Got to love this section:
“Module 2: Observing and Measuring Anthropogenic Climate Change”
Wow, there is a way to measure the anthropogenic contribution? *facepalm*

Bruce Cobb
September 5, 2019 10:30 am

If you finish the course successfully, do you get a fake Nobel like his?

Reply to  Bruce Cobb
September 5, 2019 11:40 am

No, you get a laurel, and hardy handshake………………

jorgekafkazar
Reply to  Matthew W
September 5, 2019 12:55 pm

I don’t think I could stan it.

Bruce Cobb
Reply to  jorgekafkazar
September 5, 2019 1:42 pm

I think we olie feel the same way.

September 5, 2019 12:38 pm

Mann is in the Z list of atmospheric scientists, I don’t even consider him to be one given his laughably incorrect attempted explanations of meteorological events in the recent past like the one he got backwards and was corrected by Joe Bastardi on, no wonder it’s free, though you get a cert if you cough up 44 euro 😀

john
September 5, 2019 1:01 pm

Weren’t the “climate refugees” all supposed to move to Nova Scotia if Trump was elected?

Ian Johnson
September 5, 2019 1:21 pm

It could be that the Brits who have moved to the Costa del Sol are climate refugees. They have moved to a preferable climate.

Aeronomer
September 5, 2019 1:33 pm

WOMP WOMP

September 5, 2019 6:22 pm

About this course

Climate change is arguably the greatest challenge of our time. Human activity has already warmed the planet by one degree Celsius relative to pre-industrial times, and we are feeling the effects through record heat waves, droughts, wildfires and flooding. If we continue to burn fossil fuels at the current rate, the planet will reach two degrees of warming by 2050 – the threshold that many scientists have identified as a dangerous tipping point. What is the science behind these projections?

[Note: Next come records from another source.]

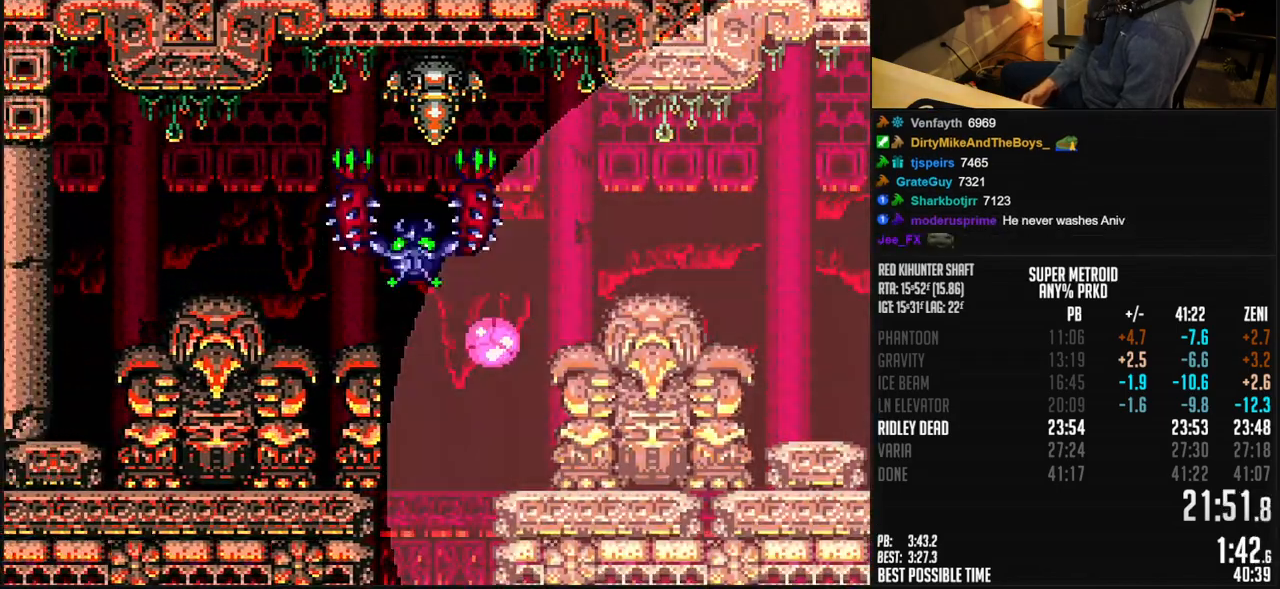
{"buttons": ["B"], "events": [[300, "DPAD_LEFT", "up"]]}
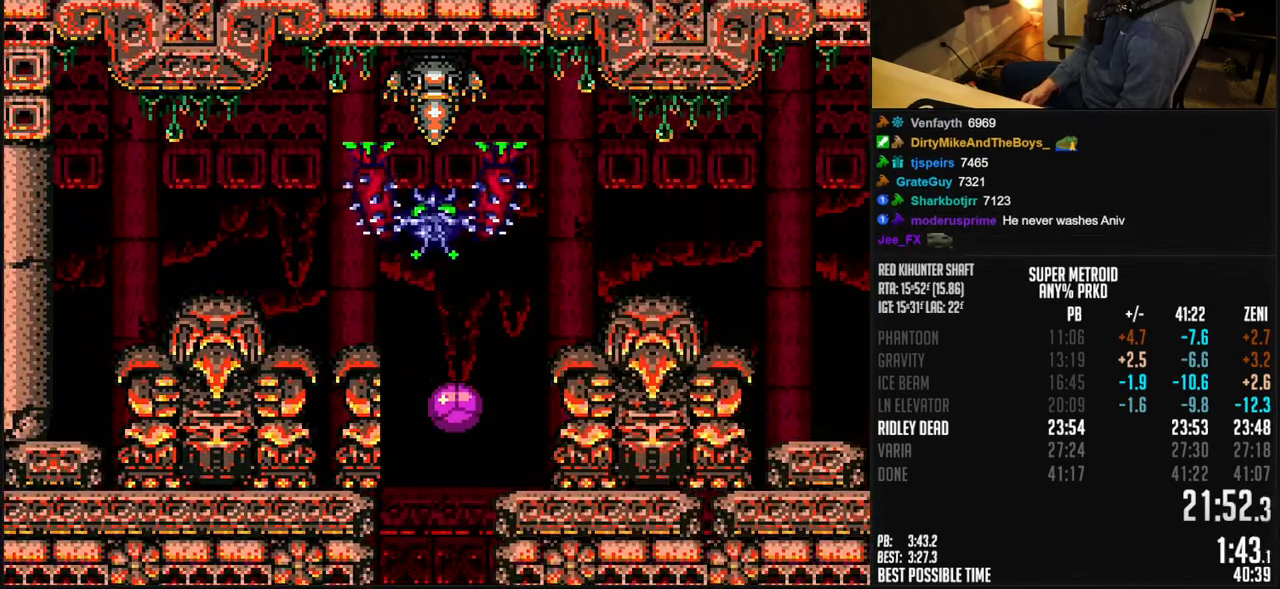
{"buttons": ["B", "DPAD_RIGHT"], "events": [[250, "DPAD_RIGHT", "down"]]}
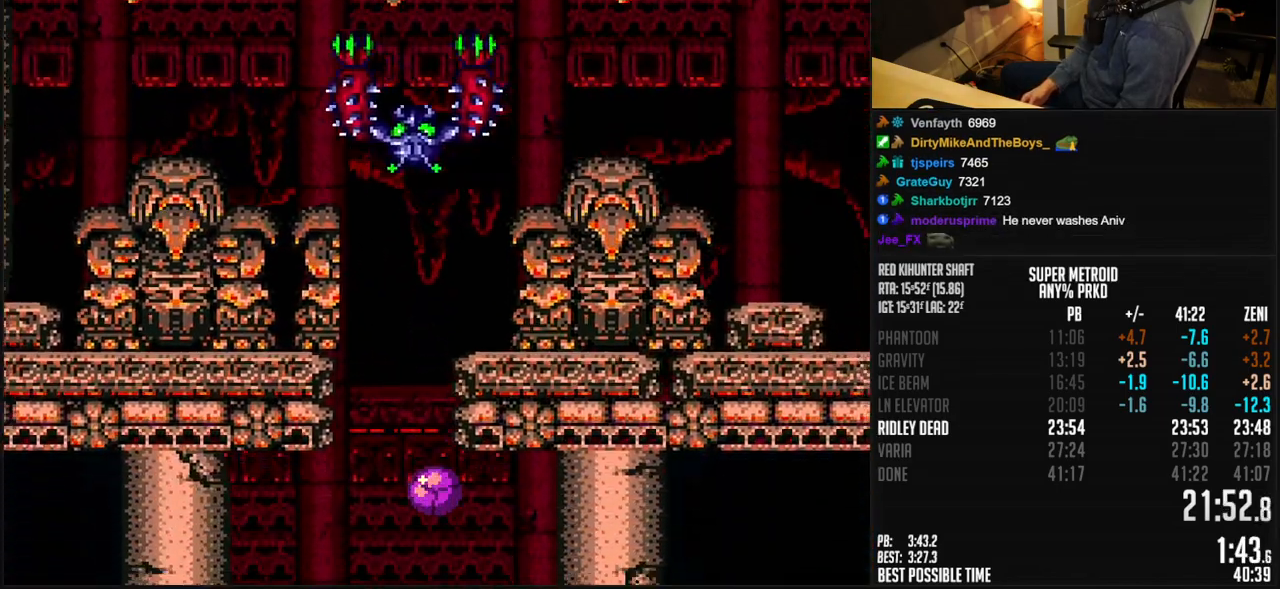
{"buttons": ["B", "DPAD_LEFT"], "events": [[167, "DPAD_LEFT", "down"], [217, "DPAD_RIGHT", "up"], [217, "DPAD_UP", "down"], [250, "DPAD_LEFT", "up"], [333, "DPAD_LEFT", "down"], [333, "DPAD_UP", "up"]]}
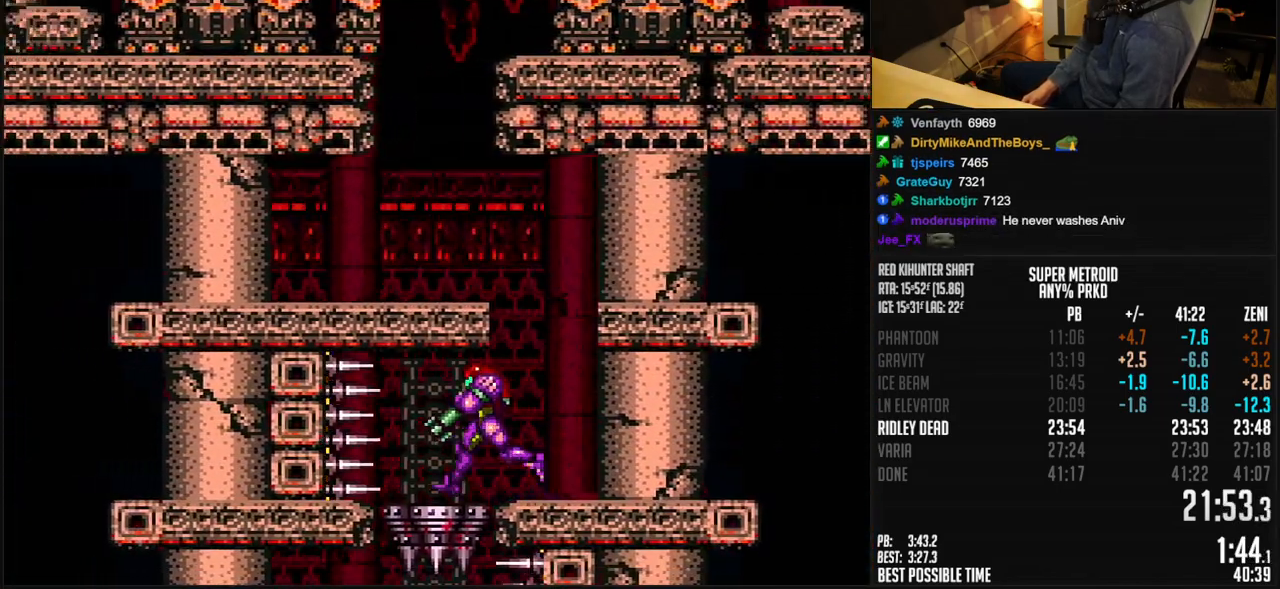
{"buttons": ["DPAD_DOWN"], "events": [[217, "DPAD_LEFT", "up"], [383, "A", "down"], [433, "DPAD_DOWN", "down"], [450, "A", "up"], [467, "B", "up"]]}
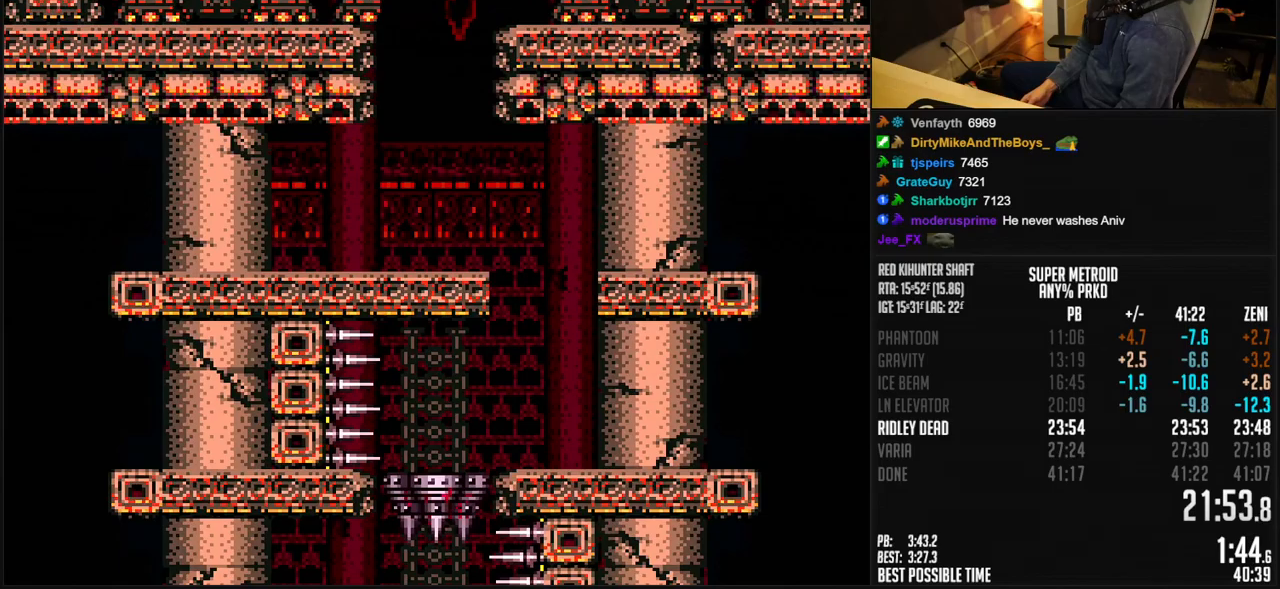
{"buttons": ["B"], "events": [[50, "B", "down"], [50, "DPAD_DOWN", "up"], [233, "DPAD_DOWN", "down"], [350, "DPAD_DOWN", "up"]]}
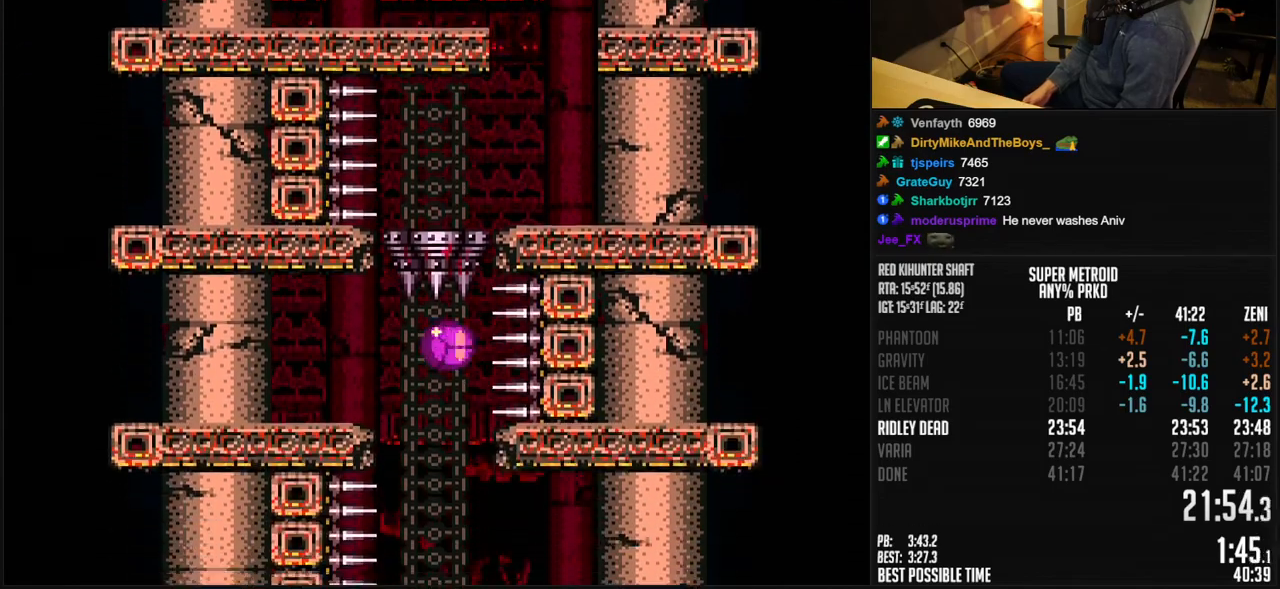
{"buttons": ["B", "DPAD_RIGHT"], "events": [[317, "DPAD_RIGHT", "down"], [367, "DPAD_UP", "down"], [383, "DPAD_RIGHT", "up"], [450, "DPAD_RIGHT", "down"], [450, "DPAD_UP", "up"]]}
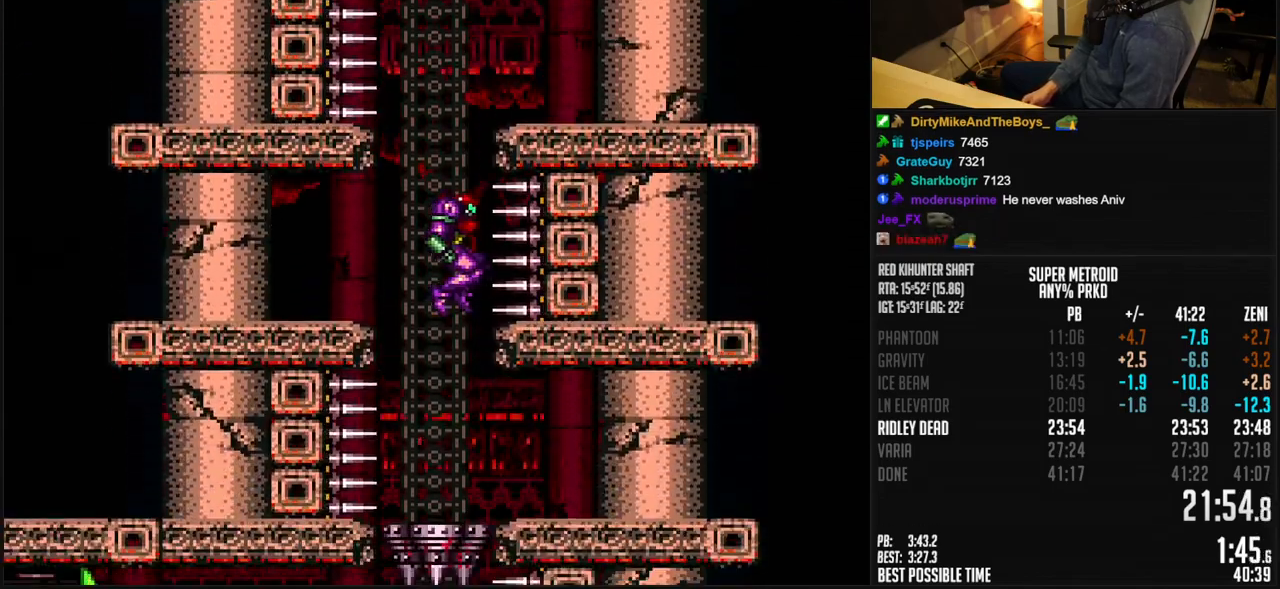
{"buttons": ["B"], "events": [[283, "DPAD_DOWN", "down"], [283, "DPAD_RIGHT", "up"], [350, "DPAD_DOWN", "up"]]}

One degree! … whoooo, even if it were possible to actually, physically prove this, then so what? — ONE DEGREE !!

And all those claimed record extreme events are provably wrong, wrong, WRONG.

TWO degrees!! … double whoooo, even if possible to prove, then, again, so-the-hell what? — TWO DEGREES !!

“many scientists” ? … CORRECTION: “many politicized scientists” [and I might even need single quotes inside the double quotes of “scientists”]

“dangerous tipping point” ? … please, exaggerate much? — of all the … “scientists” … included in the claim, how many of them would use the phrase, “dangerous tipping point”?

But, if Dr. Mann would pay for my air fare, hotel, food, rental car and all other high-carbon-footprint requirements to attend the course, then, hey, I’d show up. I wonder what the carbon footprints of all the attendees will be.

Reply to  Robert Kernodle
September 6, 2019 8:31 am

Oh, it’s an online course. How superficial of me to miss that important detail. I just committed strawman sarcasm. I hope you can forgive me, since whenever I see anything representative of Dr. Mann’s positive achievements, I tend to skim over the writing, since my sense of his positive achievements is negative.

I’ll do better next time.

Reply to  Robert Kernodle
September 6, 2019 12:16 pm

I signed up for the course, by the way, because I want to see how he presents his case.

He might rest assured that if his case is good enough, then I will be a convert.

So Doc, if you happen to read this, then let’s see what you’ve got — I will view it all with a rational consciousness for finding the evidence.

Richard w
September 7, 2019 7:21 am

I signed up for the edX Mann course. Interesting stuff. Where can I find similar content not Mann colored?